*** Available records Section Begins ***

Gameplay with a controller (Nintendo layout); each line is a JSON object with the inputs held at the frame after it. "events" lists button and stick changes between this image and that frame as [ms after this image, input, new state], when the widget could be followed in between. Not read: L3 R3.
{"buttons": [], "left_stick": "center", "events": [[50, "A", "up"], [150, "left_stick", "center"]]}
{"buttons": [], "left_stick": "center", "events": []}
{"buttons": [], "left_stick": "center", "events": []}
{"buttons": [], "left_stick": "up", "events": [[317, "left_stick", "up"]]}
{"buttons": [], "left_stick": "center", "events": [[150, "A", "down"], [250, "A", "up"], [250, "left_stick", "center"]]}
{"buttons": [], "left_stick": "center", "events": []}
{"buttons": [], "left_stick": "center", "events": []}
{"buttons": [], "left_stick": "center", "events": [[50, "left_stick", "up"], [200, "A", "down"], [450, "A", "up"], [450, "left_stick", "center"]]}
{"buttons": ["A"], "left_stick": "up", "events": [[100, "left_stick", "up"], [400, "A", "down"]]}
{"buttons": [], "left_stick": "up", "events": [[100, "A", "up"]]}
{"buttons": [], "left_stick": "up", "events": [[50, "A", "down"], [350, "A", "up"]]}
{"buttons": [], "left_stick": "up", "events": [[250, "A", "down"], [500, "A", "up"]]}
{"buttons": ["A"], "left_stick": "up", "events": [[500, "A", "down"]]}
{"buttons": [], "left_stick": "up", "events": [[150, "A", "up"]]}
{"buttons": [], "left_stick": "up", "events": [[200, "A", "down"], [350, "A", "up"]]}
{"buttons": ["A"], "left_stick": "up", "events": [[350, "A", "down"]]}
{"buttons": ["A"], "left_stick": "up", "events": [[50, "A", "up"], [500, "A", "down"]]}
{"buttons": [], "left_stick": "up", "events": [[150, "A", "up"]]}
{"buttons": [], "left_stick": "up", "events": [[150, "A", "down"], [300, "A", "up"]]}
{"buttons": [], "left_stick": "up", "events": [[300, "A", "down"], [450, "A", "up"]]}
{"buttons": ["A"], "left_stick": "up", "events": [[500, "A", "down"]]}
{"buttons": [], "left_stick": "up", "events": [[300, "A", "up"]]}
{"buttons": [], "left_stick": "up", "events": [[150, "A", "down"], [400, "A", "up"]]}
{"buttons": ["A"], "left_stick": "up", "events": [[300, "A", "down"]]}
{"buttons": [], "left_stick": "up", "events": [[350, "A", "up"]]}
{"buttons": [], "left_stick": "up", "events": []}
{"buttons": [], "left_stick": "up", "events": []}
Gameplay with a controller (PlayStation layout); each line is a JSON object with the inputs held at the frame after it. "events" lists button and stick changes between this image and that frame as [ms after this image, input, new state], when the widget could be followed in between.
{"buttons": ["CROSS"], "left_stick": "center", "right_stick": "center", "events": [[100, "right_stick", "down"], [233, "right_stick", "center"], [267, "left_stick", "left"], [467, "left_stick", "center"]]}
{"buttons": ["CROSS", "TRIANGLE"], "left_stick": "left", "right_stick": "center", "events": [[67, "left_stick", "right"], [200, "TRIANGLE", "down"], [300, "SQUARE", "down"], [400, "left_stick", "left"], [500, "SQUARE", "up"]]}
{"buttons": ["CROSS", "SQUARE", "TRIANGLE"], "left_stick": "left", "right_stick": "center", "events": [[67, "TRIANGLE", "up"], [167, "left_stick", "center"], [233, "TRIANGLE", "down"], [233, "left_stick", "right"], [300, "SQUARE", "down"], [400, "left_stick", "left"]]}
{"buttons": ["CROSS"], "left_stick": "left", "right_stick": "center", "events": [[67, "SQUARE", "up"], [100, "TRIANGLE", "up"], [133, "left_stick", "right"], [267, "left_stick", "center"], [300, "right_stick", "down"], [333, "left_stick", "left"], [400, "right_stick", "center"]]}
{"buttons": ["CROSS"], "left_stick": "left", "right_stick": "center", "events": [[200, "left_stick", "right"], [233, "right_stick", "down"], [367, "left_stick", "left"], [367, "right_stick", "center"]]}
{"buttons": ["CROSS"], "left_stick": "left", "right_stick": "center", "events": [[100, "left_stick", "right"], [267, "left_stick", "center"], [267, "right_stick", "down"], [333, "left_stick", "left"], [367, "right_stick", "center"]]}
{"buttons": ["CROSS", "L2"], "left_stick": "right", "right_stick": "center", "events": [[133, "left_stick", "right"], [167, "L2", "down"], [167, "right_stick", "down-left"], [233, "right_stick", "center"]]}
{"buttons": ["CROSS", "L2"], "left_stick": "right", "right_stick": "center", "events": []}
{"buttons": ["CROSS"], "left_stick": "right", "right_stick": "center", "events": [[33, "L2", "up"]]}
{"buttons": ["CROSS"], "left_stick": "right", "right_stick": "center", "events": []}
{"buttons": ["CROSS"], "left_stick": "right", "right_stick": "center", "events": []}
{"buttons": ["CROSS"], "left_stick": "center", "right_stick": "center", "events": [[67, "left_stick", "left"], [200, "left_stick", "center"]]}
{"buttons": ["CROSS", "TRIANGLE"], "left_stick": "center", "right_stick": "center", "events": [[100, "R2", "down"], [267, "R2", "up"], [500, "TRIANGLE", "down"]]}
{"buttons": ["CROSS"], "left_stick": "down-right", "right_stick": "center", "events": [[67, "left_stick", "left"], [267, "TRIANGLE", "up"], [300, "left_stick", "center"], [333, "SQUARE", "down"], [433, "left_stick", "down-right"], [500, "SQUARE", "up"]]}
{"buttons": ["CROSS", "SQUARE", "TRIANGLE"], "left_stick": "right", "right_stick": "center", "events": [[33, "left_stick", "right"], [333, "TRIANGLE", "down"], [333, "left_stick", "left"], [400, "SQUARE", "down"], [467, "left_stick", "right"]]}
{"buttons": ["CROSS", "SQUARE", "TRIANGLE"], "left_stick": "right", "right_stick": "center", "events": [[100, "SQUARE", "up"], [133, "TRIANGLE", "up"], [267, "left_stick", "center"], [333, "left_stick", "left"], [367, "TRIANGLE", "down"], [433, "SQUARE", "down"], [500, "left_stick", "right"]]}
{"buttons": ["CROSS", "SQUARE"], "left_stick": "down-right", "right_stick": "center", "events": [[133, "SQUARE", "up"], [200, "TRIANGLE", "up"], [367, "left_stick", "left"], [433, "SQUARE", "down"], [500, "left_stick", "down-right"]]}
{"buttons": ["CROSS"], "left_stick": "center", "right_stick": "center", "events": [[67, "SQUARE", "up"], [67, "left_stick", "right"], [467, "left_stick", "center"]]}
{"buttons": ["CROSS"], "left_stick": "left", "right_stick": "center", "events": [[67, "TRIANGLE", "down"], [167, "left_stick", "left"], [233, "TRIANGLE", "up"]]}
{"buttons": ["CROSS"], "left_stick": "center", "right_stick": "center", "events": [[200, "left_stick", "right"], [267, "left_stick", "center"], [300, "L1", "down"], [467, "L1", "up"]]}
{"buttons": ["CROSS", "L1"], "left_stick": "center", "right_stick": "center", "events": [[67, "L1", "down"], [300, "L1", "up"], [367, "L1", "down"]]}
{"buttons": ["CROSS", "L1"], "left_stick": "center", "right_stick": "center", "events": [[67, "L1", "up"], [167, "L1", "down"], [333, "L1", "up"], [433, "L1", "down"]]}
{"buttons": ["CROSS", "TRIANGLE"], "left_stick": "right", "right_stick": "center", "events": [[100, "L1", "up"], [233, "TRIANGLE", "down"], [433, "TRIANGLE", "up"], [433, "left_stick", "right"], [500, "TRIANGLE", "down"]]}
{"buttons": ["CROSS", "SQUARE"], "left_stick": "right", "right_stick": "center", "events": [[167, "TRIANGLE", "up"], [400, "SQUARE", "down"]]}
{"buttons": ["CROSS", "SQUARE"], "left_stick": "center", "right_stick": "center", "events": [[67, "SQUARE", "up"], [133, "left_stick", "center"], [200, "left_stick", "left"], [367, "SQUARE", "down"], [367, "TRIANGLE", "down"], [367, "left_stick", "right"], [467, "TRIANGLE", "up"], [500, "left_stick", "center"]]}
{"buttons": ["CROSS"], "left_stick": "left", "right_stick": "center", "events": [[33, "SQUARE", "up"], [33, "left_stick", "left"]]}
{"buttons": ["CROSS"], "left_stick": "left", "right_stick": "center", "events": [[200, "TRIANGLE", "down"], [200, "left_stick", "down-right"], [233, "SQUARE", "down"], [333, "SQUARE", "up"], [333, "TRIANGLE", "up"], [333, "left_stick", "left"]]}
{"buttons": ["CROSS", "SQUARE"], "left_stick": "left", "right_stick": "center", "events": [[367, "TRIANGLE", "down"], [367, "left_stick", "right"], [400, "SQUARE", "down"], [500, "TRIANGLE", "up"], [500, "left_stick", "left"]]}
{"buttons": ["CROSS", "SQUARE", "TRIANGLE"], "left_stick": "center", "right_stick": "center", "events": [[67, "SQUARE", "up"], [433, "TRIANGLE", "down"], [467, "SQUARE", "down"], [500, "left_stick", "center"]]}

*** Available records Section Ends ***

Goal of the exercise »
Line count for the word "layout": tally the lines in the records that include it and give only the result.

Task output »
2